# Extrait à lire
________________________

5. Apprendre dans le cadre du cours canonique d’espagnol

5.1 Produire ou reproduire ?

Les préconisations et les exemples de leurs mises en œuvre que nous accumulons au fur et à mesure que nous progressons dans l’analyse du cours canonique d’espagnol, ont certes une visée pratique mais ils n’en font pas moins apparaître de plus en plus clairement une conception de l’apprentissage de langue étrangère en contradiction avec les conclusions (certes toujours provisoires) auxquelles arrive la recherche fondée sur les orientations fructueuses du cognitivisme. Nous avons très sommairement rappelé en 4.4.2. la théorie piagétienne de l’apprentissage conçu comme une modification durable des représentations grâce à une interaction permanente entre l’individu et le monde qui lui permet de construire les connaissances au prix d’un processus mental de dépassement (déséquilibre, accommodation, modification, nouvel équilibre). Si, dans ce cadre, on tente de caractériser une situation d’enseignement-apprentissage efficace, on distinguera l’étape de contextualisation (la connaissance à enseigner-apprendre est présentée dans un contexte didactique déterminé), l’étape de décontextualisation (la connaissance est affranchie de sa dépendance didactique par un processus d’abstraction), l’étape de recontextualisation (l’apprentissage est intégré dans des situations nouvelles à autres finalités). A son tour, Louis Porquier 215 propose un cheminement d’apprentissage de langue étrangère adossé à ce schéma général :

  1. Étape de « découverte-exploration » : sensibilisation à de nouvelles significations, à des valeurs communicatives inconnues de l’apprenant, à des informations culturelles inédites pour lui.

________________________

# Données recueillies

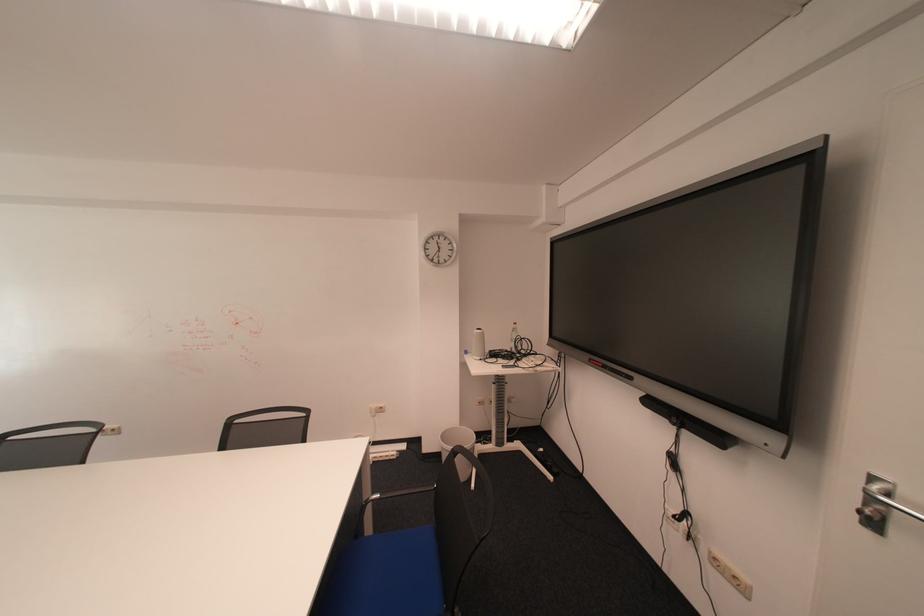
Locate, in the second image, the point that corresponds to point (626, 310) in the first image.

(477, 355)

________________________

# Consignes
1) Citez l'extrait en commençant par « 1. Étape de » et en poursuivant jusqu'à « inédites pour lui. ».
2) D'après l'extrait, quel nom porte l'étape au cours de laquelle la connaissance est affranchie de sa dépendance didactique ?
3) Indiquez si chacune des affirmations suivantes est conforme à l'extrait, en justifiant par les mots exacts du texte.
(a) La théorie piagétienne conçoit l'apprentissage comme une modification durable des représentations.
(b) La théorie piagétienne a été exposée en détail en 4.4.2.
(c) Lors de l'étape de recontextualisation, l'apprentissage est intégré dans des situations nouvelles.
Seul l'extrait sert de référence pour répondre.

# Corrigé des exercices
1)
1. Étape de « découverte-exploration » : sensibilisation à de nouvelles significations, à des valeurs communicatives inconnues de l’apprenant, à des informations culturelles inédites pour lui.

2) L'étape de décontextualisation.

3)
(a) Oui : « la théorie piagétienne de l’apprentissage conçu comme une modification durable des représentations ».
(b) Non : « Nous avons très sommairement rappelé en 4.4.2. la théorie piagétienne ».
(c) Oui : « l’étape de recontextualisation (l’apprentissage est intégré dans des situations nouvelles à autres finalités) ».